Several incidents marred the Church’s
relations with the Jews during Benedict’s stint and were probably exacerbated by
the pope’s weaknesses as a public figure.
There was, for instance, the
Vatican’s decision in 2007 to restore the Latin Mass with the inclusion of a
prayer that seemed to encourage the conversion of the Jews. While Benedict
omitted the original reference to Jewish “blindness” to Jesus, he left in a
passage praying for Jewish recognition of Jesus that was not clearly set in the
context of the end of days.
In another incident, Benedict lifted the
excommunication of four bishops, all members of the Society of Saint Pius X, who
had rebelled against reforms instituted in the Second Vatican Council, a series
of meetings and resolutions between 1962 and 1965 among highest-level clergy
culminating in the Nostra Aetate document that addressed Catholicism’s approach
to modernity and to other religions.
While his intention was to heal a
two-decade old schism, Benedict was inadvertently drawn into a debate over
Holocaust denial. It turned out that one of the four bishops had said publicly
that historical evidence “is hugely against 6 million Jews having been
deliberately gassed,” and that only 200,000 to 300,000 Jews had died in the
Holocaust and that gas chambers were a fiction. Benedict, who has personally
emphasized his intolerance of Holocaust denial, had been unaware of
this.
Due to a lack of communication, Benedict gave many the impression
he sought to advance the cause of sainthood for Pope Pius XII, the WWII-era pope
who has been accused on inaction and silence in the face of the destruction of
European Jewry. In reality, Benedict did not beatify him, which would have been
a step toward sainthood, though he did sign a document declaring Pius’s
spiritual virtues.
In 2010, Benedict also failed to distance himself from
a statement made by a Lebanese clergyman that Catholic theology had “abolished”

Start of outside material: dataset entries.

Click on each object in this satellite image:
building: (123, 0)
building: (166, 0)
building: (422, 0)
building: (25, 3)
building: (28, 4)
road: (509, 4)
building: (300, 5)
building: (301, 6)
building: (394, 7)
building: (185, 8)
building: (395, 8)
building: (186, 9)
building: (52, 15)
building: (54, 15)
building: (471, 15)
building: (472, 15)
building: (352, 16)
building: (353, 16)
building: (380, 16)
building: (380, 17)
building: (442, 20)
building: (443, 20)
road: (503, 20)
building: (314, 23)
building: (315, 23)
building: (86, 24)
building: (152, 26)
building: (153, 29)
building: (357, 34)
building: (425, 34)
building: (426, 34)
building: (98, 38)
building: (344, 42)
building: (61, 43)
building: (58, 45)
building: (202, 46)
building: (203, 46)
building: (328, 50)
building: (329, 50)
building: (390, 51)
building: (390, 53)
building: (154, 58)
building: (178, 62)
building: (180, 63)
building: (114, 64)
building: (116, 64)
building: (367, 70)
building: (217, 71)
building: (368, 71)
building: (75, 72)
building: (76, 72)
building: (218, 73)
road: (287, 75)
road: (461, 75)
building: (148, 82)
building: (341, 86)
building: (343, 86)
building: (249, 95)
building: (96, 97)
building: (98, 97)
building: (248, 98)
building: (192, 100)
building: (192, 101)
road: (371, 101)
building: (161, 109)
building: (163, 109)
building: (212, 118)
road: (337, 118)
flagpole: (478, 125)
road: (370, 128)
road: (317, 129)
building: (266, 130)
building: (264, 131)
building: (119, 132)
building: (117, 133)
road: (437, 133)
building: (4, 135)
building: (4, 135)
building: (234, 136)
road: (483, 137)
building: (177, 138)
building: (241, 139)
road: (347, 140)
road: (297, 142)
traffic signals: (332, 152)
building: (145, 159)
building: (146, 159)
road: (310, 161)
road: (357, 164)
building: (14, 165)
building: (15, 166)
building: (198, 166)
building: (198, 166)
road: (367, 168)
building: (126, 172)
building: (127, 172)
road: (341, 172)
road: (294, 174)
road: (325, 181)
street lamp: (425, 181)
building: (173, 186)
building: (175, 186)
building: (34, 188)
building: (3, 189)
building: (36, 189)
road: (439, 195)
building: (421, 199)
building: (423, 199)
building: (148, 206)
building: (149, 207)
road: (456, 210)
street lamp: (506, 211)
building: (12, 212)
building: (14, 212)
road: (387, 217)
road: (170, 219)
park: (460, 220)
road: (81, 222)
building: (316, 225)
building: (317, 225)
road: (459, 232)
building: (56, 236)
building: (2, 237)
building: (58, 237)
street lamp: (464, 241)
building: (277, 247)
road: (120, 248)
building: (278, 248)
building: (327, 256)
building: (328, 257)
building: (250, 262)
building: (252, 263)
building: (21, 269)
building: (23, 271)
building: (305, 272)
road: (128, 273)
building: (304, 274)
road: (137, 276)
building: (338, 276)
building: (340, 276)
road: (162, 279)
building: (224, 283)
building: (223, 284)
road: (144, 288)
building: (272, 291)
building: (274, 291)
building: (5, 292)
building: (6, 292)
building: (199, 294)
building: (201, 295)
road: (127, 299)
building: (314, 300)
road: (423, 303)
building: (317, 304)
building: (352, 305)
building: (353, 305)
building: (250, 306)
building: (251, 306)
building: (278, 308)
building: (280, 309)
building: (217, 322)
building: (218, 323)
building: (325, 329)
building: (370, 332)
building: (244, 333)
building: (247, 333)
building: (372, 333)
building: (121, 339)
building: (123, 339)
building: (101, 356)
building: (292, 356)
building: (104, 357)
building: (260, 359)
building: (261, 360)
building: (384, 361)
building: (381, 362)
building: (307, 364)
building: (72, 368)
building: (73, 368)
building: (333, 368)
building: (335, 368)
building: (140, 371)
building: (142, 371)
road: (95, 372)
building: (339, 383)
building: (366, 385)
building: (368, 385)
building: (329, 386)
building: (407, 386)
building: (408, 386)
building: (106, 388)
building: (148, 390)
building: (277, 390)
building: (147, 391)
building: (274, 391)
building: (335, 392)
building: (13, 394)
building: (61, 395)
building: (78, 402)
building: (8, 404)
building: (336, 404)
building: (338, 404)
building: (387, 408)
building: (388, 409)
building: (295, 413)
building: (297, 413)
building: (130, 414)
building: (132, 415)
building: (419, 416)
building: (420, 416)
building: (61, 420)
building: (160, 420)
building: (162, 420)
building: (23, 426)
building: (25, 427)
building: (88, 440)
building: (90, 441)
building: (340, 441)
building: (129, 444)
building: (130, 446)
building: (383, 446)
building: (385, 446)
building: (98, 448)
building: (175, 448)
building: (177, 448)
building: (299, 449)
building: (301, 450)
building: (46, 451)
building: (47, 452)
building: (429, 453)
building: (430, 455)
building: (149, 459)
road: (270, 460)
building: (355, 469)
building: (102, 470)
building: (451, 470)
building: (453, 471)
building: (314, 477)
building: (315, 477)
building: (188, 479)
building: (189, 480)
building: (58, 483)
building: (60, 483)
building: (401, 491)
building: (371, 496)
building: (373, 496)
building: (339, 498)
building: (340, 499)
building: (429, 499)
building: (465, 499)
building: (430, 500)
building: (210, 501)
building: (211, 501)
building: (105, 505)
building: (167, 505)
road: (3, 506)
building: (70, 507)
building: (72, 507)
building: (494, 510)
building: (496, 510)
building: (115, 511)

the notion of a Promised Land for Jews because the Kingdom of God is for all.
The statement was made by Greek Melkite Archbishop Cyril Salim Bustros, a member
of a special Vatican Synod in Rome composed of about 200 bishops, mostly from
Muslim countries, and tasked by Benedict with addressing injustices perpetrated
against Christians in the Middle East.
Benedict truly and sincerely
wanted closer relations between the Church and Jews and worked to this end. But
his style, that of a German professor more comfortable in the world of books and
ideas than in the world of people and mass communications, ultimately hurt his
efforts. Good intentions are not always enough.